One solution is IC1 in Figure 1, which can be configured to drive a piezoelectric speaker with as much as 12VP-P, while operating from a single 3V supply.

Figure 1. This bridge-tied-load (BTL) configuration multiplies the amplifiers voltage-swing capability.

Figure 1. This bridge-tied-load (BTL) configuration multiplies the amplifiers' voltage-swing capability.

IC1 (the MAX4410) is a specialized device that combines a stereo headphone driver with an inverting charge pump that derives a negative −3V supply from the positive 3V supply. The internal ±3V supply allows each output of IC1 to swing 6VP-P. Configuring IC1 as a bridge-tied load driver (BTL) doubles the maximum swing at the load to 12VP-P.

In the BTL configuration, IC1's right channel serves as the master amplifier. It sets the gain of the device, drives one side of the speaker, and provides a signal to the left channel. Configured as a unity gain follower, the left channel inverts the output of the right channel and drives the other leg of the speaker. To ensure low distortion and good matching, set the left-channel gain using precision resistors.

The circuit was tested with a Panasonic WM-R57A piezoelectric speaker, yielding the THD+N curves shown in Figures 2-3. Note that THD+N increases as frequency increases in both graphs. Because the speaker appears to the amplifier as a capacitor, the speaker impedance decreases as frequency increases, drawing larger currents from the amplifier.

Figure 2. THD+N vs. output voltage for the Figure 1 circuit.
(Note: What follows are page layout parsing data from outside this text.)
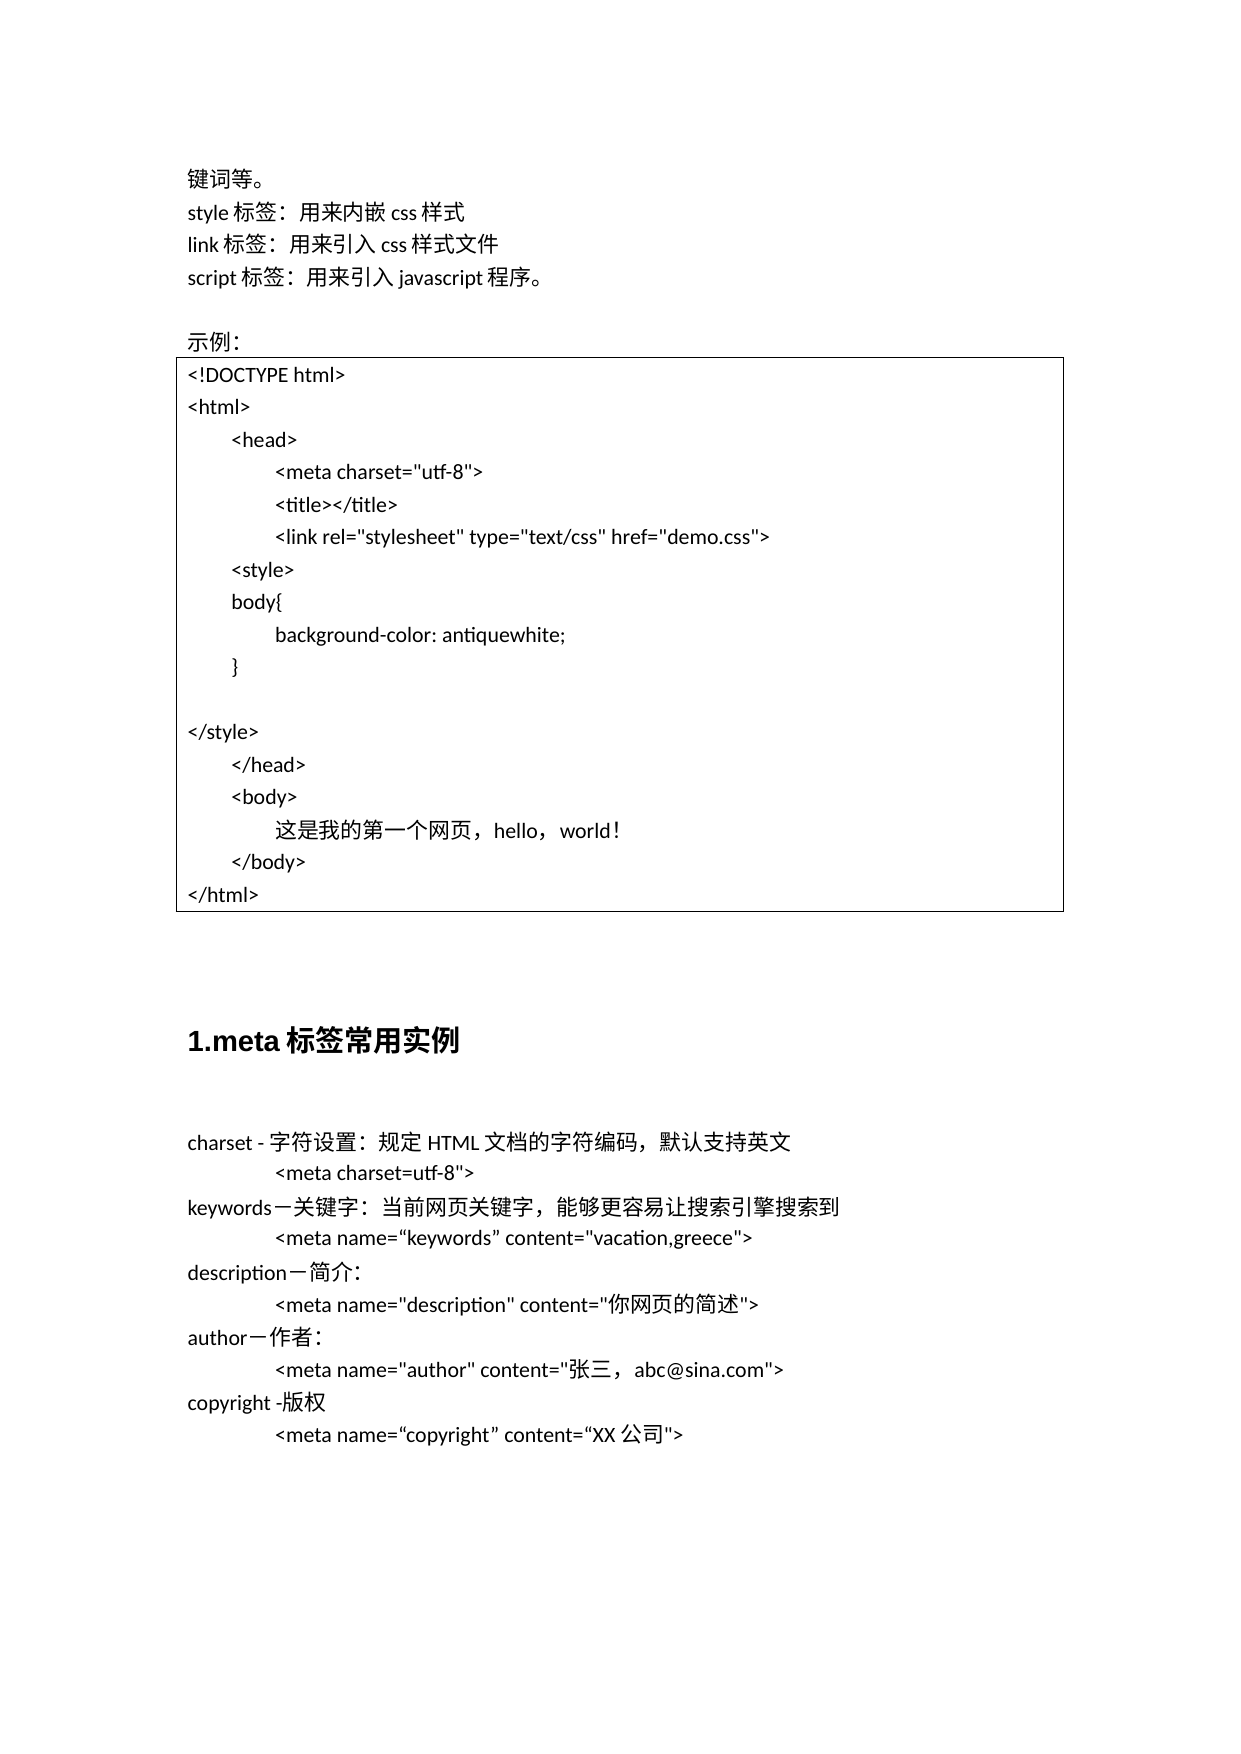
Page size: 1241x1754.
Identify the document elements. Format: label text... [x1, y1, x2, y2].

text script标签：用来引入javascript程序。 [187, 259, 1053, 292]
text author－作者： [187, 1319, 1053, 1352]
table_header <!DOCTYPE html> <html> <head> <meta charset="utf-8"> <title></title> <link rel="stylesheet" type="text/css" href="demo.css"> <style> body{ background-color: antiquewhite; } </style> </head> <body> 这是我的第一个网页，hello，world！ </body> </html> [177, 358, 1063, 911]
text keywords－关键字：当前网页关键字，能够更容易让搜索引擎搜索到 [187, 1189, 1053, 1222]
subtitle 1.meta标签常用实例 [187, 1006, 1053, 1071]
text link标签：用来引入css样式文件 [187, 227, 1053, 259]
text charset - 字符设置：规定 HTML 文档的字符编码，默认支持英文 [187, 1124, 1053, 1157]
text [187, 162, 1053, 194]
text <meta name=“copyright” content=“XX公司"> [187, 1417, 1053, 1449]
text <meta name="author" content="张三，abc@sina.com"> [187, 1352, 1053, 1384]
text <meta name="description" content="你网页的简述"> [187, 1287, 1053, 1319]
text <meta charset=utf-8"> [187, 1157, 1053, 1189]
text <meta name=“keywords” content="vacation,greece"> [187, 1222, 1053, 1254]
text style标签：用来内嵌css样式 [187, 194, 1053, 227]
text copyright -版权 [187, 1384, 1053, 1417]
text description－简介： [187, 1254, 1053, 1287]
text 示例： [187, 324, 1053, 357]
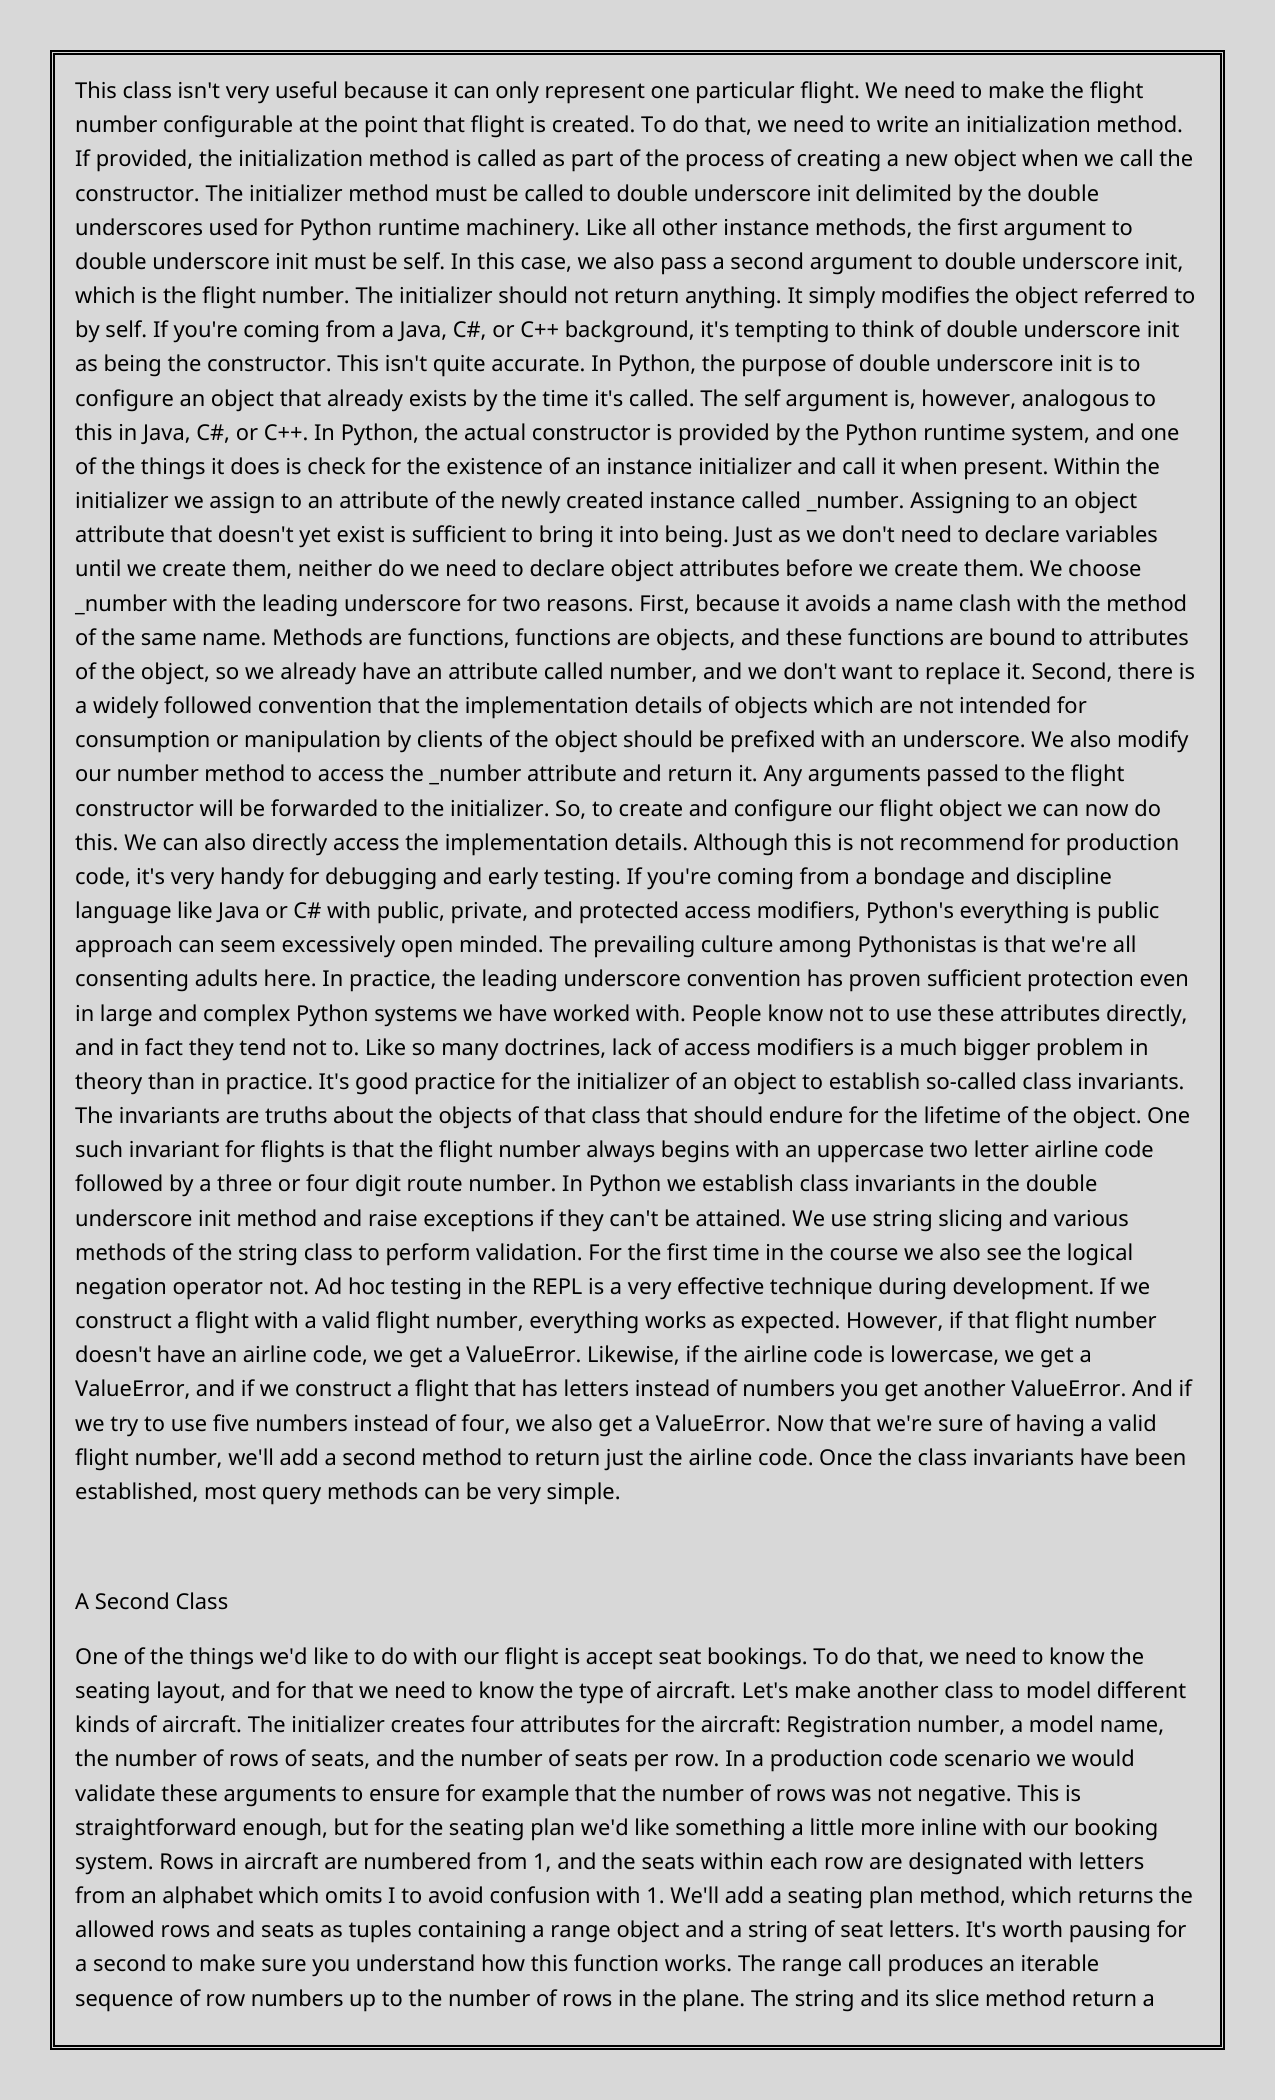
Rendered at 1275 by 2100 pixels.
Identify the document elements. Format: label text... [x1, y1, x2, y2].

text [75, 1641, 1200, 2012]
text This class isn't very useful because it can only represent one particular flight. We need to make the flight number configurable at the point that flight is created. To do that, we need to write an initialization method. If provided, the initialization method is called as part of the process of creating a new object when we call the constructor. The initializer method must be called to double underscore init delimited by the double underscores used for Python runtime machinery. Like all other instance methods, the first argument to double underscore init must be self. In this case, we also pass a second argument to double underscore init, which is the flight number. The initializer should not return anything. It simply modifies the object referred to by self. If you're coming from a Java, C#, or C++ background, it's tempting to think of double underscore init as being the constructor. This isn't quite accurate. In Python, the purpose of double underscore init is to configure an object that already exists by the time it's called. The self argument is, however, analogous to this in Java, C#, or C++. In Python, the actual constructor is provided by the Python runtime system, and one of the things it does is check for the existence of an instance initializer and call it when present. Within the initializer we assign to an attribute of the newly created instance called _number. Assigning to an object attribute that doesn't yet exist is sufficient to bring it into being. Just as we don't need to declare variables until we create them, neither do we need to declare object attributes before we create them. We choose _number with the leading underscore for two reasons. First, because it avoids a name clash with the method of the same name. Methods are functions, functions are objects, and these functions are bound to attributes of the object, so we already have an attribute called number, and we don't want to replace it. Second, there is a widely followed convention that the implementation details of objects which are not intended for consumption or manipulation by clients of the object should be prefixed with an underscore. We also modify our number method to access the _number attribute and return it. Any arguments passed to the flight constructor will be forwarded to the initializer. So, to create and configure our flight object we can now do this. We can also directly access the implementation details. Although this is not recommend for production code, it's very handy for debugging and early testing. If you're coming from a bondage and discipline language like Java or C# with public, private, and protected access modifiers, Python's everything is public approach can seem excessively open minded. The prevailing culture among Pythonistas is that we're all consenting adults here. In practice, the leading underscore convention has proven sufficient protection even in large and complex Python systems we have worked with. People know not to use these attributes directly, and in fact they tend not to. Like so many doctrines, lack of access modifiers is a much bigger problem in theory than in practice. It's good practice for the initializer of an object to establish so-called class invariants. The invariants are truths about the objects of that class that should endure for the lifetime of the object. One such invariant for flights is that the flight number always begins with an uppercase two letter airline code followed by a three or four digit route number. In Python we establish class invariants in the double underscore init method and raise exceptions if they can't be attained. We use string slicing and various methods of the string class to perform validation. For the first time in the course we also see the logical negation operator not. Ad hoc testing in the REPL is a very effective technique during development. If we construct a flight with a valid flight number, everything works as expected. However, if that flight number doesn't have an airline code, we get a ValueError. Likewise, if the airline code is lowercase, we get a ValueError, and if we construct a flight that has letters instead of numbers you get another ValueError. And if we try to use five numbers instead of four, we also get a ValueError. Now that we're sure of having a valid flight number, we'll add a second method to return just the airline code. Once the class invariants have been established, most query methods can be very simple. [75, 75, 1200, 1506]
text A Second Class [75, 1586, 1200, 1616]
Figure 2. THD+N vs. output voltage for the Figure 1 circuit.

Figure 3. THD+N vs frequency for the Figure 1 circuit.

Figure 3. THD+N vs frequency for the Figure 1 circuit.

IC1 remains stable with the speaker shown (Figure 4), but a speaker with different characteristics might cause instability. In that case, you can isolate the speaker's capacitance from the amplifier by adding a simple inductor/resistor network in series with the speaker (shown within the dotted lines on Figure 1). The network maintains stability by maintaining a minimum high-frequency load of about 10Ω at the device output.

Figure 4. Step response at the OUTR output of IC1 in Figure 1, while that device is driving a WM-R57A piezoelectric speaker.

Figure 4. Step response at the OUTR output of IC1 in Figure 1, while that device is driving a WM-R57A piezoelectric speaker.

This former design idea was published in the October 16, 2003 issue of EDN magazine.